[start]
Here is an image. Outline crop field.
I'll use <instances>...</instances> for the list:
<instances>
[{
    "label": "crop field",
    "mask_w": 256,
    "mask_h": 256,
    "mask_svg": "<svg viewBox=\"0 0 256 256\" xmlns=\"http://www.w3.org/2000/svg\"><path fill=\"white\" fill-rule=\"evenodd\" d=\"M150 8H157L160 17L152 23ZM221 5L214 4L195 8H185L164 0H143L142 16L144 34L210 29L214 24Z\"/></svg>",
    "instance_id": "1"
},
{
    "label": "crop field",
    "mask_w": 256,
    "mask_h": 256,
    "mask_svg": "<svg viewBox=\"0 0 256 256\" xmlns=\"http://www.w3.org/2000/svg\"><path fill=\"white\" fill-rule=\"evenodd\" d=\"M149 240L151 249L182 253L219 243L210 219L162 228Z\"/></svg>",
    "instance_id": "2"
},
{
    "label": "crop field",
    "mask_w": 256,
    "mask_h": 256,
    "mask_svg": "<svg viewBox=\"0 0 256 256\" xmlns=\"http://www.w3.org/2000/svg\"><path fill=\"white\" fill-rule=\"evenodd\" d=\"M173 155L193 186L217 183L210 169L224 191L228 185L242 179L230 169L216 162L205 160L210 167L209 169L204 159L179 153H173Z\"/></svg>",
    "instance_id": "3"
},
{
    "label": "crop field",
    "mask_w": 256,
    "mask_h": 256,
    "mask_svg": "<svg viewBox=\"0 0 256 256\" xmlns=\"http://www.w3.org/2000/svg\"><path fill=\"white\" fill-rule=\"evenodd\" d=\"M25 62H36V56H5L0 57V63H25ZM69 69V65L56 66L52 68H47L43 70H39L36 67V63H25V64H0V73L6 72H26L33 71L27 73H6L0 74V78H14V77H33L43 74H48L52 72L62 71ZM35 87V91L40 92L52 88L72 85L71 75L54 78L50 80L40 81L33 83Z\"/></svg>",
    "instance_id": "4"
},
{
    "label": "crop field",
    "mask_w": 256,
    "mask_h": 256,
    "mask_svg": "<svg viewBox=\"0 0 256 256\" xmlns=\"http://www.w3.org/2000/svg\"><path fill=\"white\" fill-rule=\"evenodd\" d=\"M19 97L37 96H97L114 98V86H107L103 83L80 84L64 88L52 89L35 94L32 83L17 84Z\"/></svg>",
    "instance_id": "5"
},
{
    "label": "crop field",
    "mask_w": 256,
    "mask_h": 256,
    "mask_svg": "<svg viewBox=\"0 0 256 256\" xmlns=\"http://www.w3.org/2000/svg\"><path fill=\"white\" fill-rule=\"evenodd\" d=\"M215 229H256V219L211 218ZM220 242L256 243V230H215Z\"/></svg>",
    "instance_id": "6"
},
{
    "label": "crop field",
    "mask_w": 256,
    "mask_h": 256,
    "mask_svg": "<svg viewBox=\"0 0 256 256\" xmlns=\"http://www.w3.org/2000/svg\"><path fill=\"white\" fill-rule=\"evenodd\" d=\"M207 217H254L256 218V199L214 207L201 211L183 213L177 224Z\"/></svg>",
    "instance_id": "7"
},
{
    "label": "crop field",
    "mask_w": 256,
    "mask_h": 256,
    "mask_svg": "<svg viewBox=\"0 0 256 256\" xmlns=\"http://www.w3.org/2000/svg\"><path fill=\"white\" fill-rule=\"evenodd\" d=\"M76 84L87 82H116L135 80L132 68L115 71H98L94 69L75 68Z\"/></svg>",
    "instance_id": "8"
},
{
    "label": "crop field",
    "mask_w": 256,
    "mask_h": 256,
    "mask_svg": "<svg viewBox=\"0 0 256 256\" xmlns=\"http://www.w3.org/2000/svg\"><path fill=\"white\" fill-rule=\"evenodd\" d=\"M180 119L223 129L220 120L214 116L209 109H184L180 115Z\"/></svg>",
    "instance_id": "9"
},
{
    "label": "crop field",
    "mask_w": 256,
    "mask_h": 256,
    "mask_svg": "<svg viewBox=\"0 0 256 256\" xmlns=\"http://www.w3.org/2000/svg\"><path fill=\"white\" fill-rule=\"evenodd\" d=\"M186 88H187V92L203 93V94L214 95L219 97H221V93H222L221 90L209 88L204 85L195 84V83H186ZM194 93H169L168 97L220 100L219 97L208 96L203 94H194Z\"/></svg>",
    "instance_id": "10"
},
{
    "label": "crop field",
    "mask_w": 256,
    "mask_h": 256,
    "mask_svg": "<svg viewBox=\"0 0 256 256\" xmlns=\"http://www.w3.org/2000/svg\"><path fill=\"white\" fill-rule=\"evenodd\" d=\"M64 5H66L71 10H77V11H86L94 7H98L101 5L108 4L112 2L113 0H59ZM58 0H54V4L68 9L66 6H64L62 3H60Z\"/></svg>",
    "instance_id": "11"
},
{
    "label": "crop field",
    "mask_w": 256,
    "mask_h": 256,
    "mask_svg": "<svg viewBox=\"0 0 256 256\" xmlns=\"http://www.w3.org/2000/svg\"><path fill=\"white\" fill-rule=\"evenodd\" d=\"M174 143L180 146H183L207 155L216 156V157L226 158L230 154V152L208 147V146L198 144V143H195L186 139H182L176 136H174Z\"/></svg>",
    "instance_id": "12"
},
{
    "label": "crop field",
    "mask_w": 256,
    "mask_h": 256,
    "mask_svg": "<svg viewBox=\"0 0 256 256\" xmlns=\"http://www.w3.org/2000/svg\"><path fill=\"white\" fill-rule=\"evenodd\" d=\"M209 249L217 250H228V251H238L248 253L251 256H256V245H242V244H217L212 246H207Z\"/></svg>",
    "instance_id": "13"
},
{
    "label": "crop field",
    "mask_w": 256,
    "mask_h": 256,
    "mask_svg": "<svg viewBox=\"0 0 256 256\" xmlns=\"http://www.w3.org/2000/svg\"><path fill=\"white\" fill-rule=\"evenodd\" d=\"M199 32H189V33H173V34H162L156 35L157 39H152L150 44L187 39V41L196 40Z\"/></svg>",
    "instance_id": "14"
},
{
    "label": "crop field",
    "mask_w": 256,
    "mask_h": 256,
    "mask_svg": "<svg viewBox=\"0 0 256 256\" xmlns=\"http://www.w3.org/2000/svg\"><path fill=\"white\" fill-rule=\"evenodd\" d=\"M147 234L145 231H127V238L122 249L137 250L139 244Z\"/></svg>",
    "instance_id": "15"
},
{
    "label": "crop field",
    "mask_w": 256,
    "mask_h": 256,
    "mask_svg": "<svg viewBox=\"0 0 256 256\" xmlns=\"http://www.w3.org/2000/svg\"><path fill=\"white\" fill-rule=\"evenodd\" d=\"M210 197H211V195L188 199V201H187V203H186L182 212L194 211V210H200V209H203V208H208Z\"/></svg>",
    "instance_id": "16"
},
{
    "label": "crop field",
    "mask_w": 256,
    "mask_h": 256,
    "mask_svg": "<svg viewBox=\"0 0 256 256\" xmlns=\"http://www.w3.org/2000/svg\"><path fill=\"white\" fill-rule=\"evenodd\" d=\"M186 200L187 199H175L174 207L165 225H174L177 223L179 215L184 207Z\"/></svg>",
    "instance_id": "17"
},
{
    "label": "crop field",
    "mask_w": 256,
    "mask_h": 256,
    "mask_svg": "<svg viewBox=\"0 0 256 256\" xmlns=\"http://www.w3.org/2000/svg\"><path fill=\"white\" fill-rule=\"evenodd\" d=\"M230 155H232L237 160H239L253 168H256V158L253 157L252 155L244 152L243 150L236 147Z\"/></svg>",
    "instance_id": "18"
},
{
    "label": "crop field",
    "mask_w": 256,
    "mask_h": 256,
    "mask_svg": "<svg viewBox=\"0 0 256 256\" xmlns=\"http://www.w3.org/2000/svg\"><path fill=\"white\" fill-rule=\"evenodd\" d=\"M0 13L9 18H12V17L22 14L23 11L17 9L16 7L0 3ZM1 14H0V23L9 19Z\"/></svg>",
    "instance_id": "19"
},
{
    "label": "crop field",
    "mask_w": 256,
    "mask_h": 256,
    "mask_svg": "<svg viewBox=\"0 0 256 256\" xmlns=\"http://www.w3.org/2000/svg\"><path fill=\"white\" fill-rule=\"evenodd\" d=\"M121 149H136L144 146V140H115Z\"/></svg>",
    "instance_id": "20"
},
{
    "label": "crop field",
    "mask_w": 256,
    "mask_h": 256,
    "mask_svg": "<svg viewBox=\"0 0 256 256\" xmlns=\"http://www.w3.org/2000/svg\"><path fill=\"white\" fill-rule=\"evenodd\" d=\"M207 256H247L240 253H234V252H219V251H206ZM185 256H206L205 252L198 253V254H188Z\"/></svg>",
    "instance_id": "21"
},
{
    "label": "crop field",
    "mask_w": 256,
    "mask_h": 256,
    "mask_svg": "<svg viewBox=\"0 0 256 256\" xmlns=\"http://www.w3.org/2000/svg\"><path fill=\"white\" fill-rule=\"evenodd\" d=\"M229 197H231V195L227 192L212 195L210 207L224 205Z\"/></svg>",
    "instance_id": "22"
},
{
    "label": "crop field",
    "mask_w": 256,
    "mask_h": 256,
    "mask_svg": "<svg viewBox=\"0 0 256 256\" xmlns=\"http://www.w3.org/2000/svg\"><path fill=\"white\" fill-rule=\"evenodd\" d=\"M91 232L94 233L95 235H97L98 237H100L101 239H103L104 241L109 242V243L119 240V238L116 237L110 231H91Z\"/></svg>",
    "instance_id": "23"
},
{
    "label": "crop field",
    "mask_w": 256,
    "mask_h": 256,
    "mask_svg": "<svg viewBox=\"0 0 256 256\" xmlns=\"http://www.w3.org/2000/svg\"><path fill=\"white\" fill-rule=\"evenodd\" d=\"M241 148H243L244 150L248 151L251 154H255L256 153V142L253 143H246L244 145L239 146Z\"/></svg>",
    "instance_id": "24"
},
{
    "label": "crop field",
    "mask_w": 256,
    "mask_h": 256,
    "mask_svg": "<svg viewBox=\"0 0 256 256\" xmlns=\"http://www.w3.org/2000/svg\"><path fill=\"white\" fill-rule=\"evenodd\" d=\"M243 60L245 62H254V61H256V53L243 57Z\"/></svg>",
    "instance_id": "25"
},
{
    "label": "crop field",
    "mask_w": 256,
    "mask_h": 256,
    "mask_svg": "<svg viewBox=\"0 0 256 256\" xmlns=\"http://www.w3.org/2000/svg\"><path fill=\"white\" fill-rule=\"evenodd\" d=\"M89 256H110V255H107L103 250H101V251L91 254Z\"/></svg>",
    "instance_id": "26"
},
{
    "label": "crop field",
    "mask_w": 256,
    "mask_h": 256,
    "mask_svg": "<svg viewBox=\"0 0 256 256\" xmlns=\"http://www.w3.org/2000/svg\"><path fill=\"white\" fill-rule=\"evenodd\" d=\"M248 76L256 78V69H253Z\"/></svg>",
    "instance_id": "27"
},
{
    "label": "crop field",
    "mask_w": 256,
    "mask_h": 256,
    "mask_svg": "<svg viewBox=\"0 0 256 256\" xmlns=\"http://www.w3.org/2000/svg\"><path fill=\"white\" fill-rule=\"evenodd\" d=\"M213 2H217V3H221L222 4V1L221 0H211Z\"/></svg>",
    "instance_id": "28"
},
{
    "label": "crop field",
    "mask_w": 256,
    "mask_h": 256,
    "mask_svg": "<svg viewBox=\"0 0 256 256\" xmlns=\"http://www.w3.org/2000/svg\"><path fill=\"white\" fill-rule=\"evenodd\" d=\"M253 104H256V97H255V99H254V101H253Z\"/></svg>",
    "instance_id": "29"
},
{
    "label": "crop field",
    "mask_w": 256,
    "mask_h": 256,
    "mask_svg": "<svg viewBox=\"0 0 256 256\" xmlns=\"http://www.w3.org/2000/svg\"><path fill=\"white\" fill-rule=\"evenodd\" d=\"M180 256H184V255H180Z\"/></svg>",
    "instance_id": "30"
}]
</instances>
[end]
(Aim)
Show each line of the data above that contains the string "instances". Case counts.

(Task response)
I'll use <instances>...</instances> for the list:
<instances>
</instances>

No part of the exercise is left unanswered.